I was walking home from work, slightly stumbling because I have a blister right on the ball of my foot. Just as I was passing Holyrood House, its tall iron gates like those out of Willy Wonka’s factory, I saw an elderly lady in a wheelchair.
She mumbled at me. I smiled. And to my shame I was ready to keep walking.
‘Can you help me? My taxi hasn’t come and I need some help’
I realised that she meant she wanted me to push her wheelchair. Part of me wanted to keep going, the other couldn’t believe that I wanted to say no to an elderly woman who was stuck. As I was thinking, and still painfully shuffling along, she turned the wheelchair around and followed me backwards.
‘OK, how do I handle this thing? How do I get off the kerb?’ I asked.
‘I’ll give you help’
So she directed me and a few moments later I was pushing her up a hill. I saw a group of four mildly amused students watching as my body crouched over in the effort.
‘I’ve got a sandwich for my tea and cold meat for the cat’
What’s your cat’s name?’
‘Coco’
An image of a chocolate coloured cat sprang into my mind, excited by a slice of ham, or even better potted meat.
‘Where are you from?’ I asked.
She mentioned a distant part of Scotland and starting to talk about her husband. It was at this point I couldn’t work out if the cold meat was for the cat or her husband. I couldn’t hear her properly for my own breathing and the busy road.
‘Sorry’ I apologised for nearly pushing the lady into an overhanging branch.
‘Don’t worry about me. This is good, this is good. I like talking to trees, I like talking to twigs, and I talk to everyone’
I looked into her plastic bag that was open. It seemed full of milk cartons, perhaps for Coco. She seemed to be well packed and organised. Everything she needed for a day out.
We were now going down a hill, and I could feel the wheelchair tugging at me, my hands beginning to cramp in their tight hold.

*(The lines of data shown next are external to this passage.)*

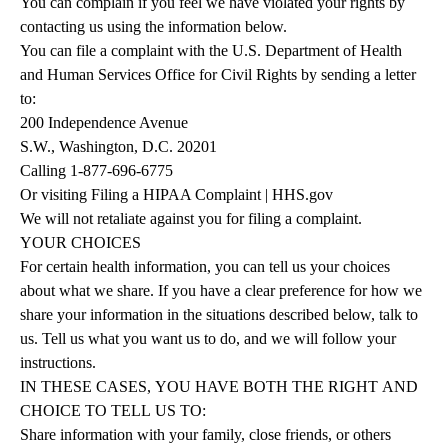
You can complain if you feel we have violated your rights by
contacting us using the information below.
You can file a complaint with the U.S. Department of Health
and Human Services Office for Civil Rights by sending a letter
to:
200 Independence Avenue
S.W., Washington, D.C. 20201
Calling
1-877-696-6775
Or
visiting
Filing a HIPAA Complaint | HHS.gov
We will not retaliate against you for filing a complaint.
YOUR
CHOICES
For certain health information, you can tell us your choices
about what we share. If you have a clear preference for how we
share your information in the situations described below, talk to
us. Tell us what you want us to do, and we will follow your
instructions.
IN
THESE
CASES,
YOU
HAVE
BOTH
THE
RIGHT
AND
CHOICE
TO
TELL
US
TO:
Share information with your family, close friends, or others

Worryingly the wheelchair started to veer towards the right, but I managed to pull it back.
Again we went down a kerb, the lady telling me to turn the wheelchair round and go backwards.
She laughed ‘I’m teaching you things today’.
Finally I got her home.
‘I’m going to have a sandwich and he’s going to have cold meat’. She said as she went through the electronic doors of her sheltered housing.
Five minutes later as I was getting closer to home my blister started to sting, nagging me to stop. I realised then that it hadn’t hurt at all when I had been pushing the lady up the hill.
1 comment:
What an odd story. I like good Samaritan stories, particularly odd ones.
As an aside, I have a blister on my heel and another on my left small toe. I got it walking home the other night - that makes it two weekends in a row now that I've got lost walking home.